Anná Reuniu 25 Anos de Questionamentos em “Colar”

foto por filipa aurélio

“O que significa ser eu nesse instante?” é a pergunta que Anná faz a si mesma “a todo momento”, como ela contou ao Música Pavê. Como não poderia deixar de ser, seu primeiro disco é sobre isso, seja a “busca dessa resposta ou de novas perguntas”.

Colar traz experimentos da artista com diversos estilos e gêneros musicais, principalmente dentro da música brasileira contemporânea. É um reflexo da multiplicidade de vivências e reflexões que Anná reuniu em uma só obra. “Passei 25 anos pensando como o álbum seria”, comenta ela, “e, agora que ele nasceu, é como um barco que se soltou e estamos vendo aonde ele vai”.

Seu lançamento aconteceu em agosto, depois de muitos meses de adiamento. “Já estava tudo pronto há muito tempo, com show marcado no SESC Pompeia, e aí veio a pandemia”, conta Anná, “meu filho começou a apodrecer na minha barriga. Eu ouço as músicas e já não me identifico, porque eu sou uma pessoa que muda muito rápido. Se eu fosse lançar quando acabar a pandemia, ou quando tiver show… até lá, eu já vou ser uma ciborgue, um avatar (risos)”.
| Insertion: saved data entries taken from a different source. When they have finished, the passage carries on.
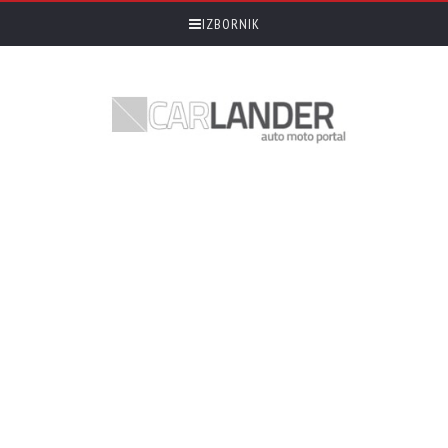
IZBORNIK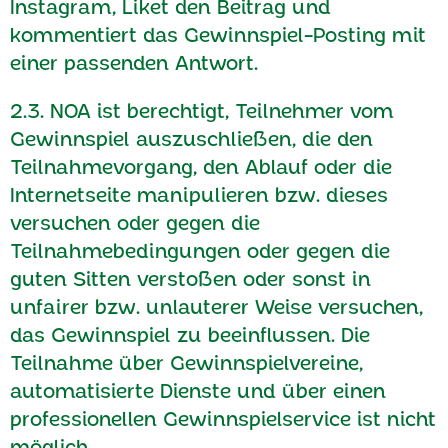
Instagram, Liket den Beitrag und
kommentiert das Gewinnspiel-Posting mit
einer passenden Antwort.
2.3. NOA ist berechtigt, Teilnehmer vom
Gewinnspiel auszuschließen, die den
Teilnahmevorgang, den Ablauf oder die
Internetseite manipulieren bzw. dieses
versuchen oder gegen die
Teilnahmebedingungen oder gegen die
guten Sitten verstoßen oder sonst in
unfairer bzw. unlauterer Weise versuchen,
das Gewinnspiel zu beeinflussen. Die
Teilnahme über Gewinnspielvereine,
automatisierte Dienste und über einen
professionellen Gewinnspielservice ist nicht
möglich.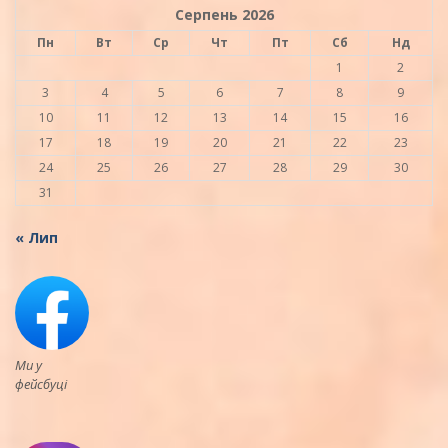
Серпень 2026
Пн
Вт
Ср
Чт
Пт
Сб
Нд
1
2
3
4
5
6
7
8
9
10
11
12
13
14
15
16
17
18
19
20
21
22
23
24
25
26
27
28
29
30
31
« Лип
Ми у
фейсбуці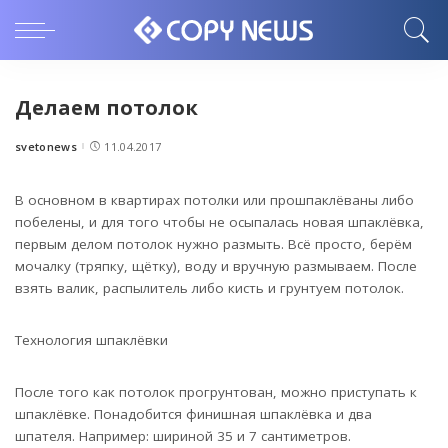
Делаем потолок
svetonews
11.04.2017
Posted
by
В основном в квартирах потолки или прошпаклёваны либо
побелены, и для того чтобы не осыпалась новая шпаклёвка,
первым делом потолок нужно размыть.
Всё просто, берём
мочалку (тряпку, щётку), воду и вручную размываем. После
взять валик, распылитель либо кисть и грунтуем потолок.
Технология шпаклёвки
После того как потолок прогрунтован, можно приступать к
шпаклёвке. Понадобится финишная шпаклёвка и два
шпателя. Например: шириной 35 и 7 сантиметров.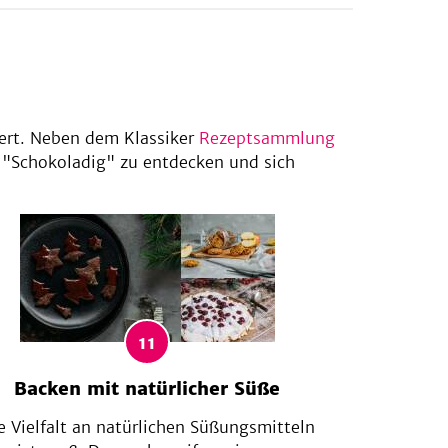
ert. Neben dem Klassiker
Rezeptsammlung
"Schokoladig" zu entdecken und sich
11
Backen mit natürlicher Süße
e Vielfalt an natürlichen Süßungsmitteln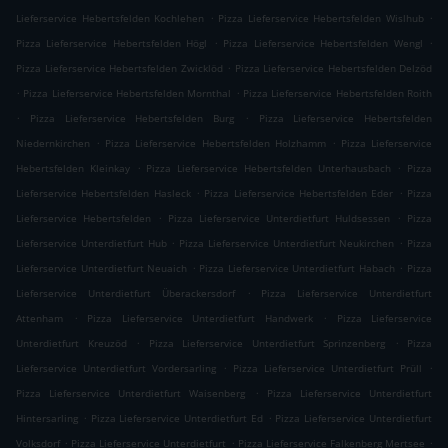
.
.
Lieferservice Hebertsfelden Kochlehen
Pizza Lieferservice Hebertsfelden Wislhub
.
.
Pizza Lieferservice Hebertsfelden Högl
Pizza Lieferservice Hebertsfelden Wengl
.
Pizza Lieferservice Hebertsfelden Zwicklöd
Pizza Lieferservice Hebertsfelden Delzöd
.
.
Pizza Lieferservice Hebertsfelden Mornthal
Pizza Lieferservice Hebertsfelden Roith
.
.
Pizza Lieferservice Hebertsfelden Burg
Pizza Lieferservice Hebertsfelden
.
.
Niedernkirchen
Pizza Lieferservice Hebertsfelden Holzhamm
Pizza Lieferservice
.
.
Hebertsfelden Kleinkay
Pizza Lieferservice Hebertsfelden Unterhausbach
Pizza
.
.
Lieferservice Hebertsfelden Hasleck
Pizza Lieferservice Hebertsfelden Eder
Pizza
.
.
Lieferservice Hebertsfelden
Pizza Lieferservice Unterdietfurt Huldsessen
Pizza
.
.
Lieferservice Unterdietfurt Hub
Pizza Lieferservice Unterdietfurt Neukirchen
Pizza
.
.
Lieferservice Unterdietfurt Neuaich
Pizza Lieferservice Unterdietfurt Habach
Pizza
.
Lieferservice Unterdietfurt Überackersdorf
Pizza Lieferservice Unterdietfurt
.
.
Attenham
Pizza Lieferservice Unterdietfurt Handwerk
Pizza Lieferservice
.
.
Unterdietfurt Kreuzöd
Pizza Lieferservice Unterdietfurt Sprinzenberg
Pizza
.
.
Lieferservice Unterdietfurt Vordersarling
Pizza Lieferservice Unterdietfurt Prüll
.
Pizza Lieferservice Unterdietfurt Waisenberg
Pizza Lieferservice Unterdietfurt
.
.
Hintersarling
Pizza Lieferservice Unterdietfurt Ed
Pizza Lieferservice Unterdietfurt
.
.
.
Volksdorf
Pizza Lieferservice Unterdietfurt
Pizza Lieferservice Falkenberg Mertsee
“Houve muita pressão para não fazer isso – onde já se viu lançar um disco na pandemia, né? -, mas seguimos contra todas as estatísticas”, comenta a cantora. Ela acredita que lançá-lo agora foi também “uma oportunidade de sair da pandemia do jeito que entrei: Em movimento, acreditando”.

Essa atitude denota muito da obra, que ela descreve como “um disco de questionamentos”. Assim como ela ilustra no clipe Sobre Rosa, sua intenção é a desconstrução: “Quis ressignificar o feminino frágil, belo e pleno, quando na verdade a gente se fode pra caralho. A rosa, por exemplo, simboliza muito o feminino. Por que tanta rosa, por que mulher tem que gostar de flor?”.

A experiência de observar a recepção de Colar nesse seu primeiro mês de vida – ou melhor, “por onde o barco vai” -, mostra que Anná não está sozinha em seus questionamentos. Entre comentários como “esse disco estourou minha cabeça” e “ele expandiu meus horizontes”, a artista comenta que “as pessoas estão respondendo que sentiram o que eu queria que elas sentissem. Essa foi a maior bruxaria que eu já fiz na vida (risos)”.